Question

Standard entropies of \(X_2\), \(Y_2\) and \(XY_5\) are 70, 50, and 110 J \(K^{-1}\) mol\(^{-1}\) respectively. The temperature in Kelvin at which the reaction \[ \frac{1}{2} X_2 + \frac{5}{2} Y_2 \rightarrow XY_5 \quad \Delta H = -35 \, {kJ mol}^{-1} \] will be at equilibrium is (nearest integer):

Hint:

For equilibrium calculations, use the relation \( \Delta G = \Delta H - T \Delta S \). At equilibrium, \( \Delta G = 0 \), so solving for \( T \) gives the temperature at equilibrium.

Answer 1

Step 1: Calculate the standard entropy change (\( \Delta S \)) for the reaction.

============

EXERCISE 1: Reproduce the equilibrium temperature problem from "For equilibrium calculations, use" to "temperature at equilibrium.".
EXERCISE 2: Translate this sentence from the equilibrium temperature problem into Spanish: "At equilibrium, \( \Delta G = 0 \), so solving for \( T \) gives the temperature at equilibrium."
EXERCISE 3: Write what comes next in the equilibrium temperature problem, picking up after its last line.

GIVEN MATERIAL:

============

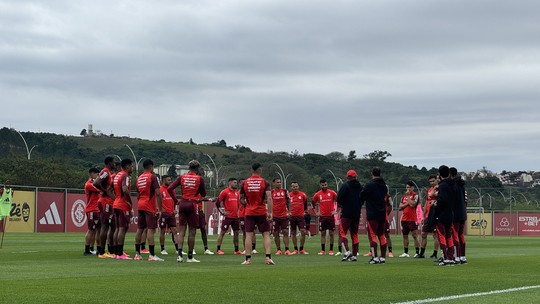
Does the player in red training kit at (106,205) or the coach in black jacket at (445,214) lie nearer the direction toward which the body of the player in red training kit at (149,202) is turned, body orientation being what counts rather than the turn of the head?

============

RESULT 1:
For equilibrium calculations, use the relation \( \Delta G = \Delta H - T \Delta S \). At equilibrium, \( \Delta G = 0 \), so solving for \( T \) gives the temperature at equilibrium.

RESULT 2: En el equilibrio, \( \Delta G = 0 \), por lo que al despejar \( T \) se obtiene la temperatura en el equilibrio.

RESULT 3:
The standard entropy change is calculated using the formula: \[ \Delta S = S_{XY_5} - \left( \frac{1}{2} S_{X_2} + \frac{5}{2} S_{Y_2} \right) \] Substitute the given entropy values: \[ \Delta S = 110 - \left( \frac{1}{2} \times 70 + \frac{5}{2} \times 50 \right) \] \[ \Delta S = 110 - (35 + 125) = 110 - 160 = -50 \, {J K}^{-1} {mol}^{-1} \] 
Step 2: Use the equation for temperature at equilibrium. At equilibrium, the change in Gibbs free energy (\( \Delta G \)) is zero, and we use the following relation: \[ \Delta G = \Delta H - T \Delta S \] Since \( \Delta G = 0 \) at equilibrium: \[ 0 = \Delta H - T \Delta S \] Rearranging to solve for \( T \): \[ T = \frac{\Delta H}{\Delta S} \] Substitute the known values for \( \Delta H \) (in J/mol) and \( \Delta S \): \[ \Delta H = -35 \, {kJ/mol} = -35000 \, {J/mol} \] \[ T = \frac{-35000 \, {J/mol}}{-50 \, {J K}^{-1} {mol}^{-1}} = 700 \, {K} \] Thus, the temperature at equilibrium is \( \boxed{700} \, {K} \).

Answer 2

Given Reaction:

The reaction under consideration is: \[ \frac{1}{2} X_2 + \frac{5}{2} Y_2 \rightarrow XY_5 \]

Step 1: Calculate the change in entropy (\( \Delta S^0_{\text{rxn}} \))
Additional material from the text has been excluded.